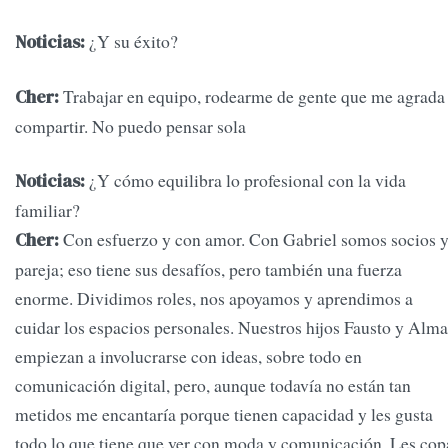
¿Y su éxito?
Noticias:
Trabajar en equipo, rodearme de gente que me agrada
Cher:
compartir. No puedo pensar sola
¿Y cómo equilibra lo profesional con la vida
Noticias:
familiar?
Con esfuerzo y con amor. Con Gabriel somos socios 
Cher:
pareja; eso tiene sus desafíos, pero también una fuerza
enorme. Dividimos roles, nos apoyamos y aprendimos a
cuidar los espacios personales. Nuestros hijos Fausto y Alma
empiezan a involucrarse con ideas, sobre todo en
comunicación digital, pero, aunque todavía no están tan
metidos me encantaría porque tienen capacidad y les gusta
todo lo que tiene que ver con moda y comunicación. Les cop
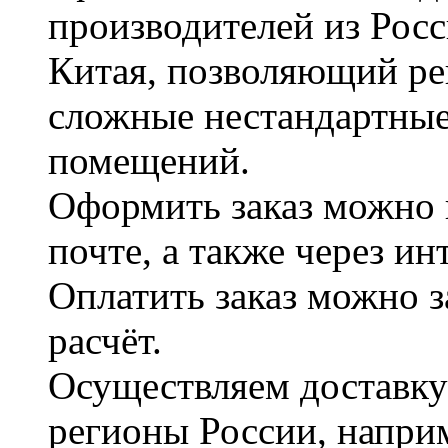
производителей из Рос
Китая, позволяющий ре
сложные нестандартные
помещений.
Оформить заказ можно 
почте, а также через и
Оплатить заказ можно 
расчёт.
Осуществляем доставку
регионы России, наприм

- - -

Repeat the text that comes with each of the items above word for word and line by line, leaving out the pictures.

- ANSWER TO THIS EXERCISE:
¿Y su éxito?
Noticias:
Trabajar en equipo, rodearme de gente que me agrada
Cher:
compartir. No puedo pensar sola
¿Y cómo equilibra lo profesional con la vida
Noticias:
familiar?
Con esfuerzo y con amor. Con Gabriel somos socios 
Cher:
pareja; eso tiene sus desafíos, pero también una fuerza
enorme. Dividimos roles, nos apoyamos y aprendimos a
cuidar los espacios personales. Nuestros hijos Fausto y Alma
empiezan a involucrarse con ideas, sobre todo en
comunicación digital, pero, aunque todavía no están tan
metidos me encantaría porque tienen capacidad y les gusta
todo lo que tiene que ver con moda y comunicación. Les cop
производителей из Рос
Китая, позволяющий ре
сложные нестандартные
помещений.
Оформить заказ можно 
почте, а также через и
Оплатить заказ можно 
расчёт.
Осуществляем доставку
регионы России, наприм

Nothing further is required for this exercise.